Average resale prices for Blue Jays World Series games 6/7 approached ~$3,000, prompting Ontario to hint at re-examining a repealed ticket-price cap and Quebec to table Bill 10. The piece argues caps would worsen outcomes: ~80% of major venues sell via Live Nation/Ticketmaster (raising competition concerns), Live Nation recently settled a US$200m DOJ antitrust case, and CEBR estimates a face-value cap could cost the UK economy £183m (~$333m) by reducing resales and increasing empty seats; studies also link caps to higher fraud rates (e.g., Ireland concerts 14.1%).

Analysis

Regulatory moves that restrict secondary pricing are not neutral — they reallocate economic surplus away from marginal attendees and third‑party sellers into the hands of the dominant primary gatekeepers and the ancillary ecosystem that benefits from higher, captive demand.
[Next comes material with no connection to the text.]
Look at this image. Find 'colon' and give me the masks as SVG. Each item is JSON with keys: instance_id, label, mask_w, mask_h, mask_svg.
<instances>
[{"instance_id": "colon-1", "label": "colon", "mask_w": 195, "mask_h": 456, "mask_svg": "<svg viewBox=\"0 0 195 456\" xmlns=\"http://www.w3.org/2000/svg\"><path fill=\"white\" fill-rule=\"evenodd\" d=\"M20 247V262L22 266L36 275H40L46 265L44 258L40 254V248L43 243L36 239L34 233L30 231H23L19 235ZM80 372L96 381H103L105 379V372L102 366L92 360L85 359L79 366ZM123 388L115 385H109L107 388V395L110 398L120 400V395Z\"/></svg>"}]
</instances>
That reallocation amplifies incumbents’ pricing power for primary tickets, concessions and hospitality packages, while simultaneously shrinking the arbitrage margin that motivates resellers to list inventory, increasing the probability of empty seats and lower onsite spend. Enforcement difficulty is the key transmission mechanism: poorly designed caps create friction that drives transactions off regulated platforms into social channels and private transfers, raising fraud, chargeback and reputational costs for venues and local tourism suppliers. Watchable near‑term catalysts are provincial/municipal legislative calendars (weeks–months), major event calendars (World Cup windows in the coming months) and any antitrust filings or settlements that alter the incumbents’ default legal risk (quarters). A single high‑profile fraud/consumer loss episode during a marquee event materially raises the probability of blunt regulation. The most actionable structural consequence is that travel and payments capture most of the upside from ticketing friction even if consumer welfare declines: hotels, airlines and payment processors see idiosyncratic lift from captive demand flows and fewer cancelled trips. Conversely, niche resale platforms and local independent promoters lose optionality if resale margins are compressed. Positioning should therefore express asymmetric exposure to incumbents and the travel/payments stack while explicitly hedging the non‑zero tail of sharp antitrust intervention or breakup outcomes by regulators over 12–36 months.